The economic impact attributed to US wildfires in recent years is extensive and ever-changing. In 2018, more than 58,000 US wildfires consumed nearly nine million acres, according to the National Interagency Fire Center. Over the past three years, wildfires have cost the insurance industry billions of dollars, forcing some carriers to burn their bridges and exit high risk markets.
California took a real hit from wildfires in 2018. The Mendocino Complex Fire, which broke out on July 27 in Northern California, grew to be the largest fire in state history with 459,123 acres burned. Then came the infamous Camp Fire, which broke out in Butte County, Northern California on November 08, becoming the deadliest and most destructive fire on record in the state. The Camp Fire caused at least 88 deaths, burned about 153,000 acres and destroyed 18,800 structures, according to Cal-Fire statistics.
After such a spate of dramatic and deadly fires, it’s no wonder some insurers have started to tighten their belts and reassess the exposures they’re willing to take on. Data published recently by the California Department of Insurance revealed a 6% increase in insurer-initiated homeowner policy non-renewals in high-risk Cal-Fire State Responsibility Areas from 2017 to 2018, following a 10% increase from 2015 to 2017. Simply put, it’s becoming increasingly difficult for Californian homeowners with wildfire exposure to get reasonably priced insurance.

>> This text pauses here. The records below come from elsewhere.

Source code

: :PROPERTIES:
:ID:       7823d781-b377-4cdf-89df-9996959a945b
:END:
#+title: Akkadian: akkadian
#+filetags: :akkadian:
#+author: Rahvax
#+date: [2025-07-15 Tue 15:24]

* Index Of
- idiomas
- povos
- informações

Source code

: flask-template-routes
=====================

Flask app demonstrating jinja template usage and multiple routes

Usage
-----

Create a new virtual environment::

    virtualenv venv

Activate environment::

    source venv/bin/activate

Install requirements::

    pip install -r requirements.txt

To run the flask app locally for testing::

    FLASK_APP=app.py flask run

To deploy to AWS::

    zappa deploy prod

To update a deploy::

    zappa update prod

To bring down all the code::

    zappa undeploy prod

“Wildfire has become a very big issue,” said Bill Gatewood (pictured), corporate vice president, national practice leader, personal insurance, Burns & Wilcox. “There have been some devastating fires over the last four years, which have cost the insurance industry billions of dollars. As a result, we’ve seen some real changes in the market, with some carriers pulling out of states entirely. Even some Lloyd’s syndicates, who have traditionally taken on some higher risk accounts, are no longer writing in problem areas like California. So, there’s a real capacity issue, and in addition to that, there’s a lot of new underwriting criteria in development and rates are continually on the rise. In the most severe cases, some customers cannot find insurance, period, at any price.”

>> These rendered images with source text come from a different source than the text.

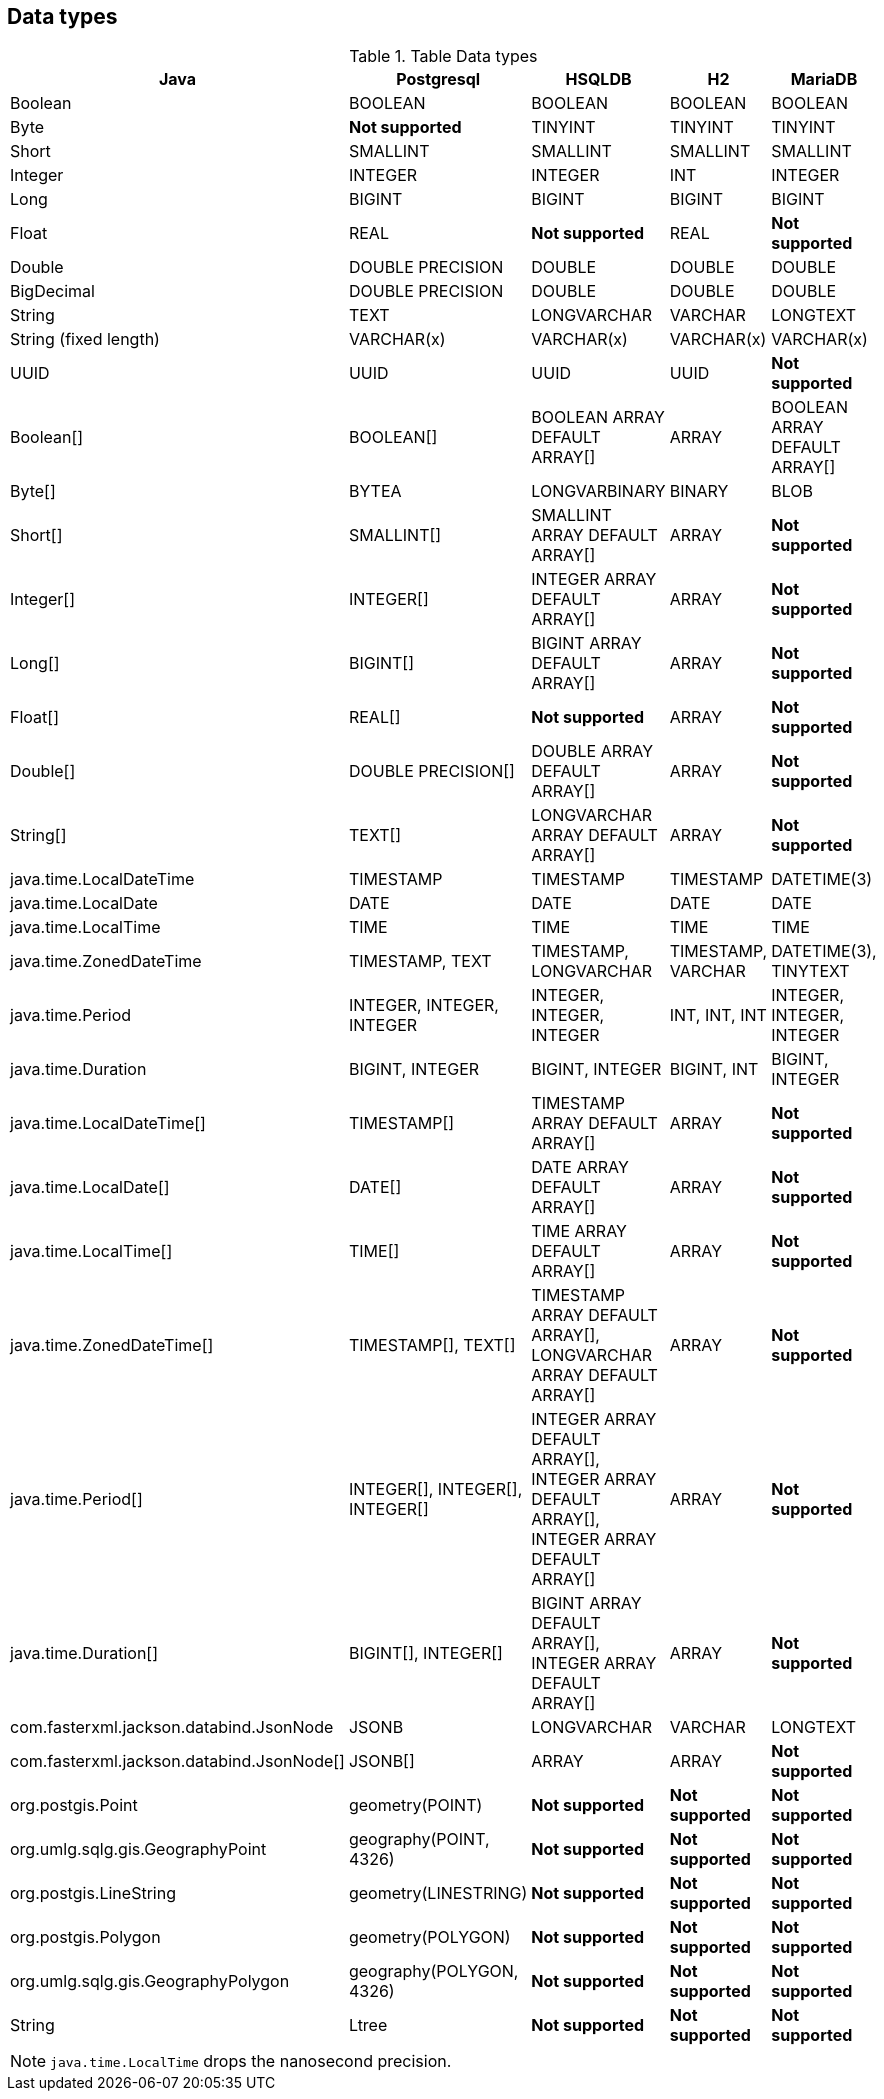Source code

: == Data types

.Table Data types
|===
|Java |Postgresql |HSQLDB |H2 |MariaDB

|Boolean
|BOOLEAN
|BOOLEAN
|BOOLEAN
|BOOLEAN

|Byte
|*Not supported*
|TINYINT
|TINYINT
|TINYINT

|Short
|SMALLINT
|SMALLINT
|SMALLINT
|SMALLINT

|Integer
|INTEGER
|INTEGER
|INT
|INTEGER

|Long
|BIGINT
|BIGINT
|BIGINT
|BIGINT

|Float
|REAL
|*Not supported*
|REAL
|*Not supported*

|Double
|DOUBLE PRECISION
|DOUBLE
|DOUBLE
|DOUBLE

|BigDecimal
|DOUBLE PRECISION
|DOUBLE
|DOUBLE
|DOUBLE

|String
|TEXT
|LONGVARCHAR
|VARCHAR
|LONGTEXT

|String (fixed length)
|VARCHAR(x)
|VARCHAR(x)
|VARCHAR(x)
|VARCHAR(x)

|UUID
|UUID
|UUID
|UUID
|*Not supported*

|Boolean[]
|BOOLEAN[]
|BOOLEAN ARRAY DEFAULT ARRAY[]
|ARRAY
|BOOLEAN ARRAY DEFAULT ARRAY[]

|Byte[]
|BYTEA
|LONGVARBINARY
|BINARY
|BLOB

|Short[]
|SMALLINT[]
|SMALLINT ARRAY DEFAULT ARRAY[]
|ARRAY
|*Not supported*

|Integer[]
|INTEGER[]
|INTEGER ARRAY DEFAULT ARRAY[]
|ARRAY
|*Not supported*

|Long[]
|BIGINT[]
|BIGINT ARRAY DEFAULT ARRAY[]
|ARRAY
|*Not supported*

|Float[]
|REAL[]
|*Not supported*
|ARRAY
|*Not supported*

|Double[]
|DOUBLE PRECISION[]
|DOUBLE ARRAY DEFAULT ARRAY[]
|ARRAY
|*Not supported*

|String[]
|TEXT[]
|LONGVARCHAR ARRAY DEFAULT ARRAY[]
|ARRAY
|*Not supported*

|java.time.LocalDateTime
|TIMESTAMP
|TIMESTAMP
|TIMESTAMP
|DATETIME(3)

|java.time.LocalDate
|DATE
|DATE
|DATE
|DATE

|java.time.LocalTime
|TIME
|TIME
|TIME
|TIME

|java.time.ZonedDateTime
|TIMESTAMP, TEXT
|TIMESTAMP, LONGVARCHAR
|TIMESTAMP, VARCHAR
|DATETIME(3), TINYTEXT

|java.time.Period
|INTEGER, INTEGER, INTEGER
|INTEGER, INTEGER, INTEGER
|INT, INT, INT
|INTEGER, INTEGER, INTEGER

|java.time.Duration
|BIGINT, INTEGER
|BIGINT, INTEGER
|BIGINT, INT
|BIGINT, INTEGER

|java.time.LocalDateTime[]
|TIMESTAMP[]
|TIMESTAMP ARRAY DEFAULT ARRAY[]
|ARRAY
|*Not supported*

|java.time.LocalDate[]
|DATE[]
|DATE ARRAY DEFAULT ARRAY[]
|ARRAY
|*Not supported*

|java.time.LocalTime[]
|TIME[]
|TIME ARRAY DEFAULT ARRAY[]
|ARRAY
|*Not supported*

|java.time.ZonedDateTime[]
|TIMESTAMP[], TEXT[]
|TIMESTAMP ARRAY DEFAULT ARRAY[], LONGVARCHAR ARRAY DEFAULT ARRAY[]
|ARRAY
|*Not supported*

|java.time.Period[]
|INTEGER[], INTEGER[], INTEGER[]
|INTEGER ARRAY DEFAULT ARRAY[], INTEGER ARRAY DEFAULT ARRAY[], INTEGER ARRAY DEFAULT ARRAY[]
|ARRAY
|*Not supported*

|java.time.Duration[]
|BIGINT[], INTEGER[]
|BIGINT ARRAY DEFAULT ARRAY[], INTEGER ARRAY DEFAULT ARRAY[]
|ARRAY
|*Not supported*

|com.fasterxml.jackson.databind.JsonNode
|JSONB
|LONGVARCHAR
|VARCHAR
|LONGTEXT

|com.fasterxml.jackson.databind.JsonNode[]
|JSONB[]
|ARRAY
|ARRAY
|*Not supported*

|org.postgis.Point
|geometry(POINT)
|*Not supported*
|*Not supported*
|*Not supported*

|org.umlg.sqlg.gis.GeographyPoint
|geography(POINT, 4326)
|*Not supported*
|*Not supported*
|*Not supported*

|org.postgis.LineString
|geometry(LINESTRING)
|*Not supported*
|*Not supported*
|*Not supported*

|org.postgis.Polygon
|geometry(POLYGON)
|*Not supported*
|*Not supported*
|*Not supported*

|org.umlg.sqlg.gis.GeographyPolygon
|geography(POLYGON, 4326)
|*Not supported*
|*Not supported*
|*Not supported*

|String
|Ltree
|*Not supported*
|*Not supported*
|*Not supported*
|===

[NOTE]
`java.time.LocalTime` drops the nanosecond precision.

One challenge insurers face when it comes to wildfire risk is a lack of predictive modeling capabilities. There are many variables that come into play with a wildfire, including: when it’s going to start, how it’s going to start, how quickly it will burn, how much combustible vegetation is in its direct path, and so on. The sheer number of factors determining wildfire risk make it “extremely difficult to model, predict and price for,” Gatewood explained. This contrasts to hurricane modeling capabilities, where there’s some recognition of an industry standard in terms of being able to project a windstorm’s impact.

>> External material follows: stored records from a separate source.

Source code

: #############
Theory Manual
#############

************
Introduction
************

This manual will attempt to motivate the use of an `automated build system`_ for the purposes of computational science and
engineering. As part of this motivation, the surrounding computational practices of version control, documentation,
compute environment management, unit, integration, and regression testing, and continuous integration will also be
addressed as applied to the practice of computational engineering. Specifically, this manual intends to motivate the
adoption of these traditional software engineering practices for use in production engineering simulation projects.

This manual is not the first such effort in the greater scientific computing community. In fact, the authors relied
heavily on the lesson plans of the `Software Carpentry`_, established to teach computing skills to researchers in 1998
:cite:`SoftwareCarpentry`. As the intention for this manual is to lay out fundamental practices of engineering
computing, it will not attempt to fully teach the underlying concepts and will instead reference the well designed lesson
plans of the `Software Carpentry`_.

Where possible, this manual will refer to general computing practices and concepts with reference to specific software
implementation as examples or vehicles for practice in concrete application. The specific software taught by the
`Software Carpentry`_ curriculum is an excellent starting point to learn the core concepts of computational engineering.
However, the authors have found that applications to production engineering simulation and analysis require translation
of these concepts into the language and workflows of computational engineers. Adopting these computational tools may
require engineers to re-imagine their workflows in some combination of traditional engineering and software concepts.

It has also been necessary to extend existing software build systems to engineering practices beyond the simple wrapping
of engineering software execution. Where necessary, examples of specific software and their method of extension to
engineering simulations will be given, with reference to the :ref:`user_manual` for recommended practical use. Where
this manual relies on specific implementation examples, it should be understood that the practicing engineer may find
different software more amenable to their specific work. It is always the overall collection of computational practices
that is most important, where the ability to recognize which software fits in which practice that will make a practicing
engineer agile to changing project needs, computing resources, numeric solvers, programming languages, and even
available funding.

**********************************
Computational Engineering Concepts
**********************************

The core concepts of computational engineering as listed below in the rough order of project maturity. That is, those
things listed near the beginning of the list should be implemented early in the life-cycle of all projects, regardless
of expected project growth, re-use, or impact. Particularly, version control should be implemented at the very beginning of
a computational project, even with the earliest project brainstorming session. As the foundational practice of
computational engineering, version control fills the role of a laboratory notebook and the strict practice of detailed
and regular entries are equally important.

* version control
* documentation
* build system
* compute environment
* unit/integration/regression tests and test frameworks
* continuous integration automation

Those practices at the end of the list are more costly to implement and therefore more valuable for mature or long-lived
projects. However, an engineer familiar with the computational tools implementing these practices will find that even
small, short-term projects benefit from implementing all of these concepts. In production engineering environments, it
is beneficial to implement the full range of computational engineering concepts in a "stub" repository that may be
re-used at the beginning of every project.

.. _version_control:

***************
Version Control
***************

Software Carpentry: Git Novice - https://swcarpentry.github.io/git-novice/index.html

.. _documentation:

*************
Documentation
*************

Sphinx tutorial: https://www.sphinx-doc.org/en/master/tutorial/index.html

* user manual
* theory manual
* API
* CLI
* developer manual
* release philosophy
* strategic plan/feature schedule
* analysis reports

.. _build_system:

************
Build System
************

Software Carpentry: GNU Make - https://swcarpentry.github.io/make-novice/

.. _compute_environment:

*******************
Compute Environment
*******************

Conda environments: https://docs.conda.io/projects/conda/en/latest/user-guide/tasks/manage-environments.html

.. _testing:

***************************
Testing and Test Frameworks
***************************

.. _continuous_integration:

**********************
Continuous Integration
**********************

Up against such a variable foe and complex insurance environment, there are some simple steps that homeowners with wildfire exposures can take to minimize their risks and improve their insurability. This is where working with brokers who really understand the complexities and wildfire fire prevention can really pay off. Gatewood told Insurance Business: “The best thing customers can do to make themselves insurable is to make sure they’re taking proper precautions to reduce the potential of damage if a wildfire passes through. That includes things like making sure they don’t have combustible vegetation within about a 15-foot radius of their house and ensuring that vents on the outside of their house are sealed up or constructed in such a way that embers cannot blow into the property.
“The interesting thing about wildfire losses is that homes tend to burn from the inside out. They more often burn because embers blow inside through vents or cracks, versus something falling on the roof and causing the structure to catch fire. The risk mitigation science behind this is getting better and better. There are lots of good recommendations out there that people can follow to reduce the potential damage to their homes, a key point being: the less brush and flammable vegetation that you have near your home, the better it will be able to survive.”
To assist clients with wildfire risk prevention, Burns & Wilcox recently entered a partnership with Wildfire Defense Systems, Inc. (WDS). Through this partnership, the specialty wholesale broker will provide WDS’s full suite of wildfire prevention and mitigation services to eligible surplus lines homeowners in the following high-risk areas: California, Nevada, Utah, Colorado, Arizona, Washington, Oregon, Idaho, Montana and Wyoming.
Commenting on the Burns & Wilcox Wildfire Defense Program, Gatewood said: “As leaders in the insurance industry, our retail brokers and agents rely on us for deep expertise and access to markets to address the increasing needs of their clients. We take great pride in delivering specialty insurance solutions to better protect those in times of need, especially when dangerous events like wildfires threaten many homes. Now, through our strategic partnership with Wildfire Defense Systems, brokers have access to comprehensive wildfire mitigation and loss prevention services to help safeguard surplus lines policyholders in fire-prone areas.”